As we approached Estes Park, I spotted another stimulus project. Unfortunately I’ve lost count of how many we’ve seen across the country, but rest assured that there were lots.
In Estes Park we drove past the Stanley Hotel, which was the inspiration for Stephen King’s The Shining. By 6 pm we were driving through Boulder, passing the University of Colorado. A bit later we drove through Broomfield, passing the Sun Microsystems campus there, which had not yet been changed to say “Oracle”.
The mountains were shadowy in the near distance. Just past Broomfield on Highway 36, there were a couple of prairie dog colonies along the side of the freeway, which I found very entertaining.
We arrived in Denver by 6:30 pm and found our hotel, a cute bed & breakfast in Lower Downtown Denver (LoDo) called the Gregory Inn. We got ourselves settled into our cozy room, enjoyed nice hot showers, and called a car around 8 pm.

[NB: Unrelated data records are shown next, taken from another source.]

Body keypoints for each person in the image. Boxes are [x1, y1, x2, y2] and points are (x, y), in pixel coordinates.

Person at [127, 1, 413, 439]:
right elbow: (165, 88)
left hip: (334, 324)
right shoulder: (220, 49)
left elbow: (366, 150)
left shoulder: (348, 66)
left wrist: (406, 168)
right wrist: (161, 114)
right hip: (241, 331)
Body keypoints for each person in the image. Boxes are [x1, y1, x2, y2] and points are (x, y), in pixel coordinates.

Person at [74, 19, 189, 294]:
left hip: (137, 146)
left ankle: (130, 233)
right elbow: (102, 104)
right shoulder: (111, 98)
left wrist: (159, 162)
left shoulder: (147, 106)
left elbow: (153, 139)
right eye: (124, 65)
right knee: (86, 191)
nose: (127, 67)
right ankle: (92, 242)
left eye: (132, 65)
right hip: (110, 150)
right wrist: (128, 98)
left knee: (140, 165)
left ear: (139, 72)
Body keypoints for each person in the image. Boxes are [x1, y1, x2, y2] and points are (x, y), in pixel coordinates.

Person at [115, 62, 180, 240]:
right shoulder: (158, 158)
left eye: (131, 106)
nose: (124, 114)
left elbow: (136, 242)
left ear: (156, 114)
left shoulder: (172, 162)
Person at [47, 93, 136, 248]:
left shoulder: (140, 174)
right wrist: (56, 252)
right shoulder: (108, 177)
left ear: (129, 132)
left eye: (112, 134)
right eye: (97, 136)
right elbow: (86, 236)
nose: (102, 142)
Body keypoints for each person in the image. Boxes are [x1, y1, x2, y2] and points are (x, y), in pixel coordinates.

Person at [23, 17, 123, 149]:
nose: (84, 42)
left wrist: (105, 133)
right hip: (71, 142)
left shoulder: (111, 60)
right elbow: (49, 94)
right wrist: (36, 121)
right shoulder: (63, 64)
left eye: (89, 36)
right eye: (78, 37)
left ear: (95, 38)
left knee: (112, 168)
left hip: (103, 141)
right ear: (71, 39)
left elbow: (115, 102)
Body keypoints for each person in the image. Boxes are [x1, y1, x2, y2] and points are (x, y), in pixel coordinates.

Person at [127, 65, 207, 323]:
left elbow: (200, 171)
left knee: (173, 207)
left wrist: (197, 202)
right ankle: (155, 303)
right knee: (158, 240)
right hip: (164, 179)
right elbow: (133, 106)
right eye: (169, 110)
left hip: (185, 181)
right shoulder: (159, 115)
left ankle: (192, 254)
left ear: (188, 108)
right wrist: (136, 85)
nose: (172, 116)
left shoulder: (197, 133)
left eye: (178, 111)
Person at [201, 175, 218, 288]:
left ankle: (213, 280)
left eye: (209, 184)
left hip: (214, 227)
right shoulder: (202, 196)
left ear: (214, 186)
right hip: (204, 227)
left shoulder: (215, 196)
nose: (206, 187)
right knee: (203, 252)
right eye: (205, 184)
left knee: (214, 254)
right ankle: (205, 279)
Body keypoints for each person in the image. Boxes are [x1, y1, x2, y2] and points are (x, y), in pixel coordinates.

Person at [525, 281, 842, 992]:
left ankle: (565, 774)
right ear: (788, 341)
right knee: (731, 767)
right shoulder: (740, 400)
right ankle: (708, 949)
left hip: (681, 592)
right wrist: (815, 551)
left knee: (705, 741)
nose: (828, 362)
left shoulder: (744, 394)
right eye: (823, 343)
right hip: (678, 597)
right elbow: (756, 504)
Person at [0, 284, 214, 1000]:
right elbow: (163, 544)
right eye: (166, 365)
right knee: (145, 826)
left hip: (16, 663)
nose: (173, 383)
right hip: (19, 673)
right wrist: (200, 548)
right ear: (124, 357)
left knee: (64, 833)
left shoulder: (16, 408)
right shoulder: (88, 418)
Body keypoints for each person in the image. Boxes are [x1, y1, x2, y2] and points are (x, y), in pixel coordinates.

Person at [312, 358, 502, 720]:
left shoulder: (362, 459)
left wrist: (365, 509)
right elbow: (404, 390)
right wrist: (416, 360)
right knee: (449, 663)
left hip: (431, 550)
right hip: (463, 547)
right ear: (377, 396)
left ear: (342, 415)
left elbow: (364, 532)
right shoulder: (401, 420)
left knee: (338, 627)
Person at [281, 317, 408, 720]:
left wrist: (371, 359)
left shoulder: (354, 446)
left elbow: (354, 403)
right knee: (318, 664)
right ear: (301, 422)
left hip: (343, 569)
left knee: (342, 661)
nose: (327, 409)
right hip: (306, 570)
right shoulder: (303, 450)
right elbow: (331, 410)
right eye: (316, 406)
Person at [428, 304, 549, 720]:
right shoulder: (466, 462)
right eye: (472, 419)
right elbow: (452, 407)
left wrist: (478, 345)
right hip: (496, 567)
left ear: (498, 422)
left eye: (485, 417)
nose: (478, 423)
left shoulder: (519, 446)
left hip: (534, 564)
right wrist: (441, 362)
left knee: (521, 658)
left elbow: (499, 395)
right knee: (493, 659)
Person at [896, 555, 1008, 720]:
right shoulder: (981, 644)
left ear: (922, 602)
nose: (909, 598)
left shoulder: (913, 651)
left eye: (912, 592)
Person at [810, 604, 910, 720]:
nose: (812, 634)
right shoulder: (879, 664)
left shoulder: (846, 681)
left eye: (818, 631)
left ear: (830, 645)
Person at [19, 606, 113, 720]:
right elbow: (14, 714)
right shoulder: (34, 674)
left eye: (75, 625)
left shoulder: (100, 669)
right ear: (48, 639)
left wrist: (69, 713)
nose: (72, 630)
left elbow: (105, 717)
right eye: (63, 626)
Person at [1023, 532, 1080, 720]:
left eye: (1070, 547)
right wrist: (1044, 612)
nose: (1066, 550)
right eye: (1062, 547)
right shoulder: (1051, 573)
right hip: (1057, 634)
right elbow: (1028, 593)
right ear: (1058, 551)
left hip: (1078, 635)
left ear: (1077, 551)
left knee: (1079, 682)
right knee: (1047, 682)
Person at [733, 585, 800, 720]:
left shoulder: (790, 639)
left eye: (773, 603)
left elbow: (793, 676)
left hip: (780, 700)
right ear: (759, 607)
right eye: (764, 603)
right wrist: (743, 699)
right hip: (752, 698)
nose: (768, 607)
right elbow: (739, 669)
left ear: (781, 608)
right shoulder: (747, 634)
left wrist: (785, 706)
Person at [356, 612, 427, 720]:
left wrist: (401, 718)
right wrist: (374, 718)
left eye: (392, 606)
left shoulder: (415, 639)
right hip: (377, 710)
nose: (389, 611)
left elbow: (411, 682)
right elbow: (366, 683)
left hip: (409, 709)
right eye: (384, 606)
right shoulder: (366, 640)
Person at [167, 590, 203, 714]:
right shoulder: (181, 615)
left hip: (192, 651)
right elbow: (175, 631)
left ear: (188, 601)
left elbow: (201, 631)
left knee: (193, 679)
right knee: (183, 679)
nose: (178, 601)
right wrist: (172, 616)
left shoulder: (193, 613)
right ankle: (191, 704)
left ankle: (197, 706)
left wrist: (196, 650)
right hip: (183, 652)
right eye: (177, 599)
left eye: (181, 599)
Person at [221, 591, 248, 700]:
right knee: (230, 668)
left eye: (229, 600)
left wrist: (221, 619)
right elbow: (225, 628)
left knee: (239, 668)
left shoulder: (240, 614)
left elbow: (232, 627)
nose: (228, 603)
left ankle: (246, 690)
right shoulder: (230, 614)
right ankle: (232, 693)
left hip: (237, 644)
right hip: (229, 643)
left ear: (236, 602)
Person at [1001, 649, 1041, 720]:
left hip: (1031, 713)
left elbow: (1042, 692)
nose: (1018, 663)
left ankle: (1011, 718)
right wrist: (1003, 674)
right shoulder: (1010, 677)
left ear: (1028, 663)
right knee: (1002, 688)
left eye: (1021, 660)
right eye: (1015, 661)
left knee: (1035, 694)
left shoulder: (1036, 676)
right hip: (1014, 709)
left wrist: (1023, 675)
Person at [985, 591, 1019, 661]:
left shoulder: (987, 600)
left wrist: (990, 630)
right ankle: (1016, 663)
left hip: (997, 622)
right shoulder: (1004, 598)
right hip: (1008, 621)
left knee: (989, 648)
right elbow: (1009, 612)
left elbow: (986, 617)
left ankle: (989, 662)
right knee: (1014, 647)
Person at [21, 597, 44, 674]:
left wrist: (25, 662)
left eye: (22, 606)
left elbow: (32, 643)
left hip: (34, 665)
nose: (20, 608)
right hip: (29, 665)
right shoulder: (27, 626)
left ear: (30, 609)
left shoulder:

Dave’s choice for dinner was the Wynkoop Brewing Company in downtown. He had been there before while at a Sun Microsystems conference, and was eager to return. We had drinks and a good dinner – buffalo taco salad for me and a buffalo burrito for Dave. (Note that in this part of the country, buffalo means meat from buffalos, not spicy sauce.)
We checked out the 16th Street Mall by riding the free shuttle up the middle of it, then walked from there back to our B&B, making it to bed by 11:30 pm.